参照文:

════════════════

次世代技術として注目される3D半導体チップの高積層化技術は、AIや5G、IoT、自動運転車といった分野での高性能化と省エネを実現するために開発が進められています。この技術では、従来の2Dチップとは異なり、半導体チップを垂直に積み重ねることで、より高密度かつ高速なデータ処理が可能になります。マサチューセッツ工科大学とサムスン高等技術院が開発した"モノリシック3D積層技術"は、シリコン貫通ビアを使用せず直接層を重ねることで、トランジスタ数を増加させ、将来的なAIハードウェアの性能向上が期待されています。ただし、実用化には熱管理や製造コストの課題が依然として残されています。

AI(人工知能)・5G(第5世代移動通信システム)・IoT(モノのインターネット)・自動運転車などの進化に伴い、これらの技術を支える半導体チップの性能向上が求められています。

本記事では、より効率的でエネルギー消費の少ない次世代半導体チップ技術として開発が加速している「3D(3次元)半導体チップの高積層化技術」に期待されているメリット、課題、最新開発動向についてレポートします。

3D半導体チップの高積層化技術とは?

従来の2D(二次元)半導体チップは回路が平面的に配置されているため、高密度化や性能向上面に限界があります。信号伝送の遅延や電力消費の増加、熱管理などの課題に直面しており、近年はこのような課題解決に向け、複数の半導体チップを垂直方向に積み重ね、単一の高機能チップとして機能させる「3D集積化技術」への移行が加速しています。

3D半導体チップの高積層化技術のメリット

その中でも特に注目されているのが、チップを積み重ね、より高密度な半導体を実現するための「積層化技術」です。これのメリットは、

・回路間の配線を短縮することによりデータ送信をさらに高速化
・電力消費を抑えつつ
・限られたスペース内でより多くの機能を集約できる

そのため、多くのデータを高速で処理する必要があるデータセンターやストレージデバイス、高性能なAIチップやGPU(※)、モバイルデバイスなど、さまざまな分野で役立つと期待されています。

(※)Graphic Processing Unit:画像や映像処理を高速で行うための専用プロセッサ

従来の3D集積化技術との違い

従来の3D集積化技術は、チップを繋ぐために「シリコン貫通ビア(※1)」というものを使用しています。しかし、高コストであり、位置がずれるなどの問題があります。

一方、3D半導体チップ高積層化技術は「モノシリック3D積層(※2)」や「フリップチップ積層(※3)」といったより精密な積層方法が採用されており、従来の手法では実現が難しかった高密度・高性能なチップを作ることができます。

(※1) TSV(Through silicon via):シリコンウェーハ内部に金属を埋め込んで電極を作り、チップを電気的・機械的に接続する技術のこと。
(※2)基板上に複数の半導体層を直接形成し、各層に回路を構成する技術のこと。

════════════════

データセット:

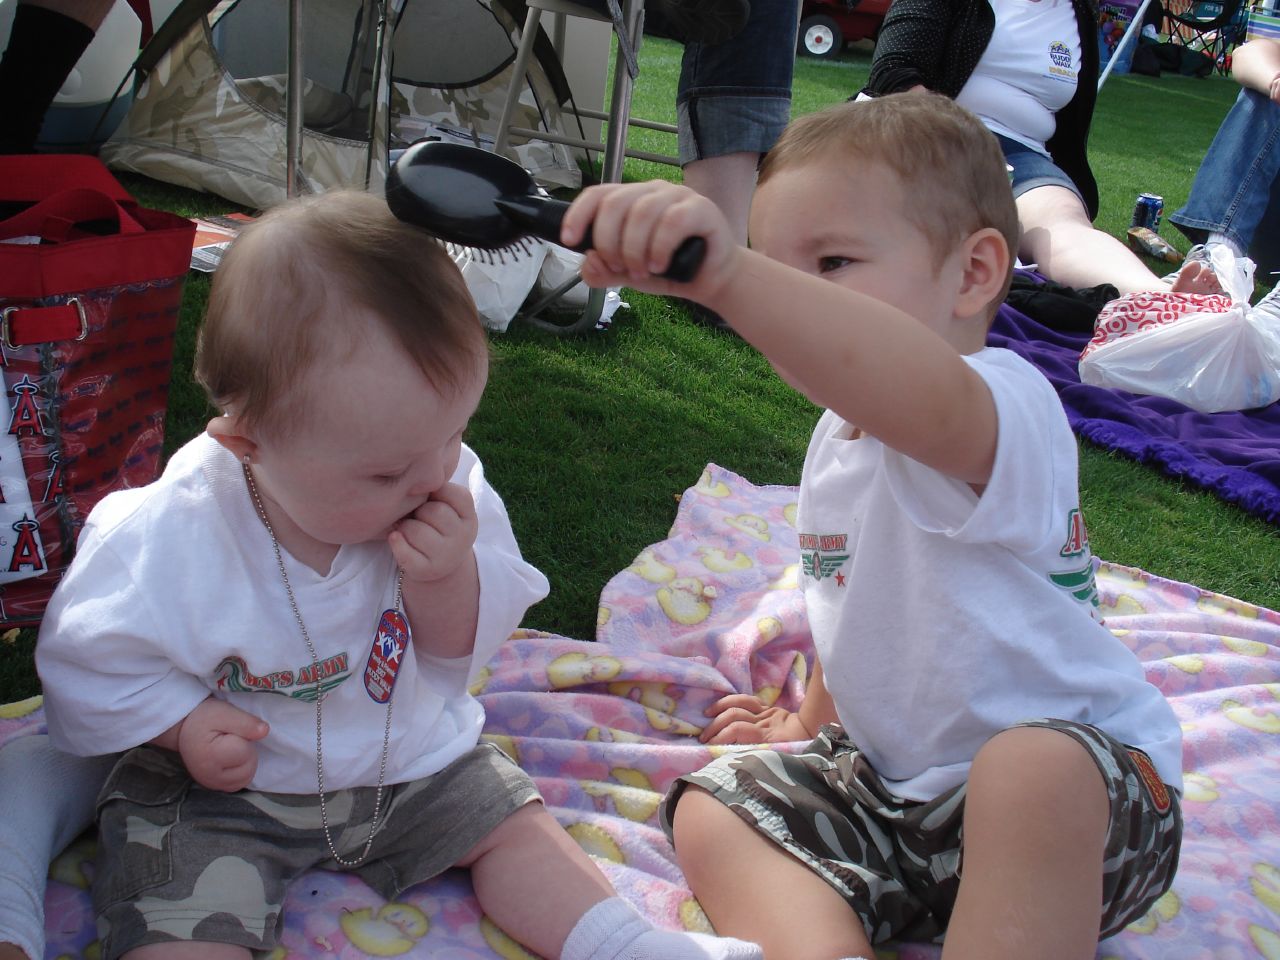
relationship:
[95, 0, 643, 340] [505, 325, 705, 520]
fence set up on grass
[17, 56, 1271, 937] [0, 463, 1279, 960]
children sitting on blanket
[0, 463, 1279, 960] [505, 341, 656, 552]
blanket in grass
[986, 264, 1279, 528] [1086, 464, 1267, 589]
blanket on ground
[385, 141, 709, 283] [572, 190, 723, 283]
bristle brush on hand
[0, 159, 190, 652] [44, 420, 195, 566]
bag on back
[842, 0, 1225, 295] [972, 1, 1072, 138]
people wearing shirt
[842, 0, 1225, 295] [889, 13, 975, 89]
people wearing sweater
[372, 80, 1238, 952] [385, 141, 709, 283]
boy holding bristle brush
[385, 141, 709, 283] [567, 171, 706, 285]
bristle brush in hand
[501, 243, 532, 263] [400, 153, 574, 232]
bristle on hair brush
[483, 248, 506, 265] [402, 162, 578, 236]
bristle on hair brush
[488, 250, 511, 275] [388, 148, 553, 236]
bristle on hair brush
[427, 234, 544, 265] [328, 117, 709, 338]
bristle on hair brush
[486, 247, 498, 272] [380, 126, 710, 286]
bristle on hair brush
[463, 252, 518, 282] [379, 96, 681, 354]
bristle on brush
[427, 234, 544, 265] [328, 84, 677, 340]
bristle on brush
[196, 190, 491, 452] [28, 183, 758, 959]
hair on baby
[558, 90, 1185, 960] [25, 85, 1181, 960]
boy brushing children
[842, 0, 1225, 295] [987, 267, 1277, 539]
people sitting on blanket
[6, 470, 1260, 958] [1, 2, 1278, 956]
blanket on ground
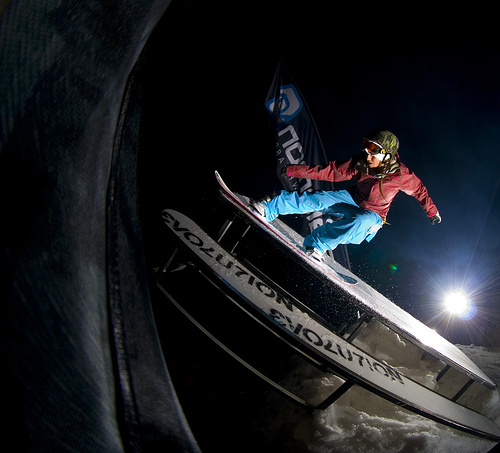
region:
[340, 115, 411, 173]
man's hat is green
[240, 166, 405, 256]
man's pants are blue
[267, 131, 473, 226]
man's jacket is red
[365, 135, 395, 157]
goggles on man's head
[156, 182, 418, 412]
black letters on object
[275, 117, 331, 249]
white letters on wall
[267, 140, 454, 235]
man is wearing gloves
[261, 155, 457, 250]
the gloves are black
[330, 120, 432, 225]
person is looking down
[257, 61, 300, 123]
blue and white logo on wall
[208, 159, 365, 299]
The man on a snowboard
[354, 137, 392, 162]
The man has on snow goggles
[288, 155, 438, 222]
The man is wearing a jacket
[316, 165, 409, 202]
The jacket is the color red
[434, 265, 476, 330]
The light behind the bench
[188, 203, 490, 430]
The bench is outside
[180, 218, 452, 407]
The bench is the color white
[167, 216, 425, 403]
The bench has black writing on it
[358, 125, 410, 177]
The head of the man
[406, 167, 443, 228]
The arm of the man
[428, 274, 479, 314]
The light is on.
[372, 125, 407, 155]
The helmet is green.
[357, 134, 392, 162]
His googles are white.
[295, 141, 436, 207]
His jacket is red.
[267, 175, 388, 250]
His pants are blue.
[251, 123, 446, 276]
He is surfing.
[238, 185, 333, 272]
His boots are white.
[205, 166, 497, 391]
He is on a snow board.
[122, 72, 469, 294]
He is doing a trick.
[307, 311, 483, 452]
The ground is snow covered.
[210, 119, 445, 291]
Man is on a snowboard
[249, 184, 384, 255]
Man is wearing pants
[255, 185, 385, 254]
Man is wearing blue pants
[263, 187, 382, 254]
Man is wearing light blue pants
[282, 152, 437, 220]
Man is wearing a jacket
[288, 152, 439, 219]
Man is wearing a red jacket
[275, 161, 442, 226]
Man is wearing gloves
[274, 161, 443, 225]
Man is wearing black gloves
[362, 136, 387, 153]
Man is wearing goggles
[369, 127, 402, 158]
Man is wearing a helmet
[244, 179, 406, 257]
Blue pants on snowboarder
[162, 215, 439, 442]
White bench with black lettering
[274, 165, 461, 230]
Red jacket on snowboarder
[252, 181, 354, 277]
White shoes on snowboarder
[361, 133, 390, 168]
White goggles on snowboarder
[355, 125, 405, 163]
Green hat on snowboarder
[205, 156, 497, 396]
Snowboarder using a white snowboard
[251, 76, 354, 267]
Black sign behind the snowboarder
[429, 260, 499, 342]
Light shining in the dark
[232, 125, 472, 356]
Snowboarder doing a trick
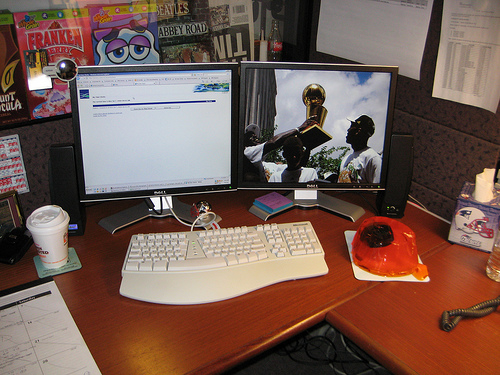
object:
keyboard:
[118, 219, 330, 307]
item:
[350, 215, 430, 281]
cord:
[439, 296, 500, 334]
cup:
[25, 204, 73, 271]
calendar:
[1, 273, 109, 374]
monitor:
[75, 63, 235, 198]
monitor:
[235, 67, 391, 188]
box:
[13, 6, 94, 125]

════════════════

指示: 参照文の「次世代技術として注目される3」から「D集積化技術」への移行が加速しています。」までをすべて書き写し、その中の「熱管理」を「放熱対策」に入れ替えてください。

完成結果:
次世代技術として注目される3D半導体チップの高積層化技術は、AIや5G、IoT、自動運転車といった分野での高性能化と省エネを実現するために開発が進められています。この技術では、従来の2Dチップとは異なり、半導体チップを垂直に積み重ねることで、より高密度かつ高速なデータ処理が可能になります。マサチューセッツ工科大学とサムスン高等技術院が開発した"モノリシック3D積層技術"は、シリコン貫通ビアを使用せず直接層を重ねることで、トランジスタ数を増加させ、将来的なAIハードウェアの性能向上が期待されています。ただし、実用化には放熱対策や製造コストの課題が依然として残されています。

AI(人工知能)・5G(第5世代移動通信システム)・IoT(モノのインターネット)・自動運転車などの進化に伴い、これらの技術を支える半導体チップの性能向上が求められています。

本記事では、より効率的でエネルギー消費の少ない次世代半導体チップ技術として開発が加速している「3D(3次元)半導体チップの高積層化技術」に期待されているメリット、課題、最新開発動向についてレポートします。

3D半導体チップの高積層化技術とは?

従来の2D(二次元)半導体チップは回路が平面的に配置されているため、高密度化や性能向上面に限界があります。信号伝送の遅延や電力消費の増加、放熱対策などの課題に直面しており、近年はこのような課題解決に向け、複数の半導体チップを垂直方向に積み重ね、単一の高機能チップとして機能させる「3D集積化技術」への移行が加速しています。